V. Israël in de Evangeliën I. Inleiding
DE EVANGELIEN VOORTZETTING VAN HET O.T. Dat de Reformatie de Gemeente van Christus met het Nieuwe Verbond verward heeft, is, omdat de Reformatoren geen voldoende inzicht hadden in de bedelingen. Zij bleven staan bij de "Oude" en "Nieuwe bedeling". De Oude liep dan tot Christus, de Nieuwe begon toen. Zo is de verwarring ontstaan. Alsof God Israël alleen gebruikt totdat Christus verschijnt en het nu voor, altijd verworpen heeft.

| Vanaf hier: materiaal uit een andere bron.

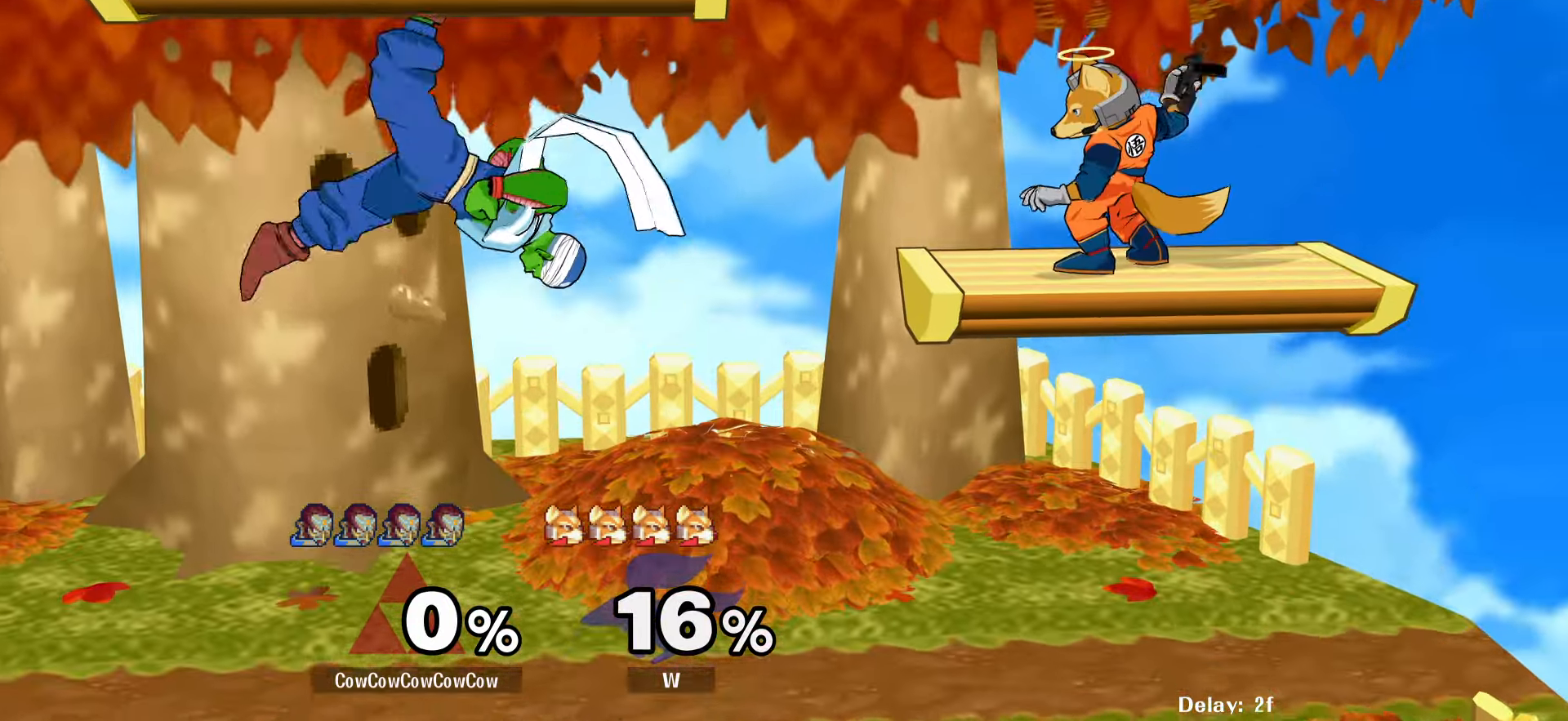
{"buttons": ["DPAD_RIGHT"], "events": [[100, "DPAD_DOWN", "down"], [216, "DPAD_LEFT", "up"], [250, "DPAD_DOWN", "up"], [416, "DPAD_RIGHT", "down"]]}
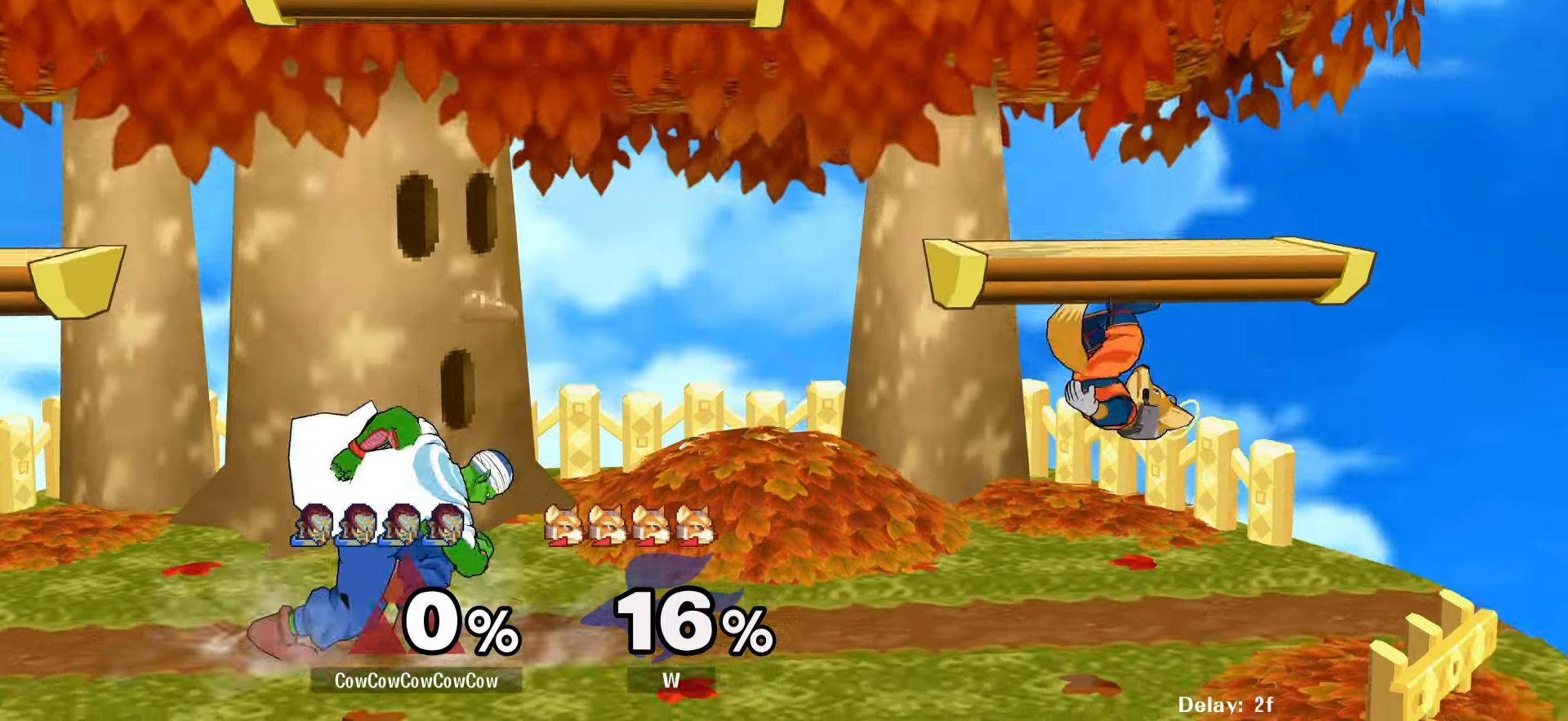
{"buttons": [], "events": [[33, "DPAD_LEFT", "down"], [33, "DPAD_RIGHT", "up"], [133, "DPAD_RIGHT", "down"], [166, "DPAD_LEFT", "up"], [400, "DPAD_RIGHT", "up"]]}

Het is zaak te letten op bovengenoemde uitspraken, die we aan zullen vullen met
allerlei plaatsen uit de Evangeliën welke aantonen, dat Christus allereerst voor Israël
kwam. Het doel was om het Nieuwe Verbond op te richten, hetgeen inhoudt: in en door
Israël al de Volken te zegenen. Het door Israël houdt in, dat uit Israël de Leidsman voort
moest komen, Die dat volk weiden zou. Israël en de Volken deelden in Gods zegeningen
op aarde. We moeten zo in de Evangeliën niet zien de bedeling der "Kerk", maar de
voortzetting van het O.T., de inzet van de vervulling van de beloften der vaderen aan Israël.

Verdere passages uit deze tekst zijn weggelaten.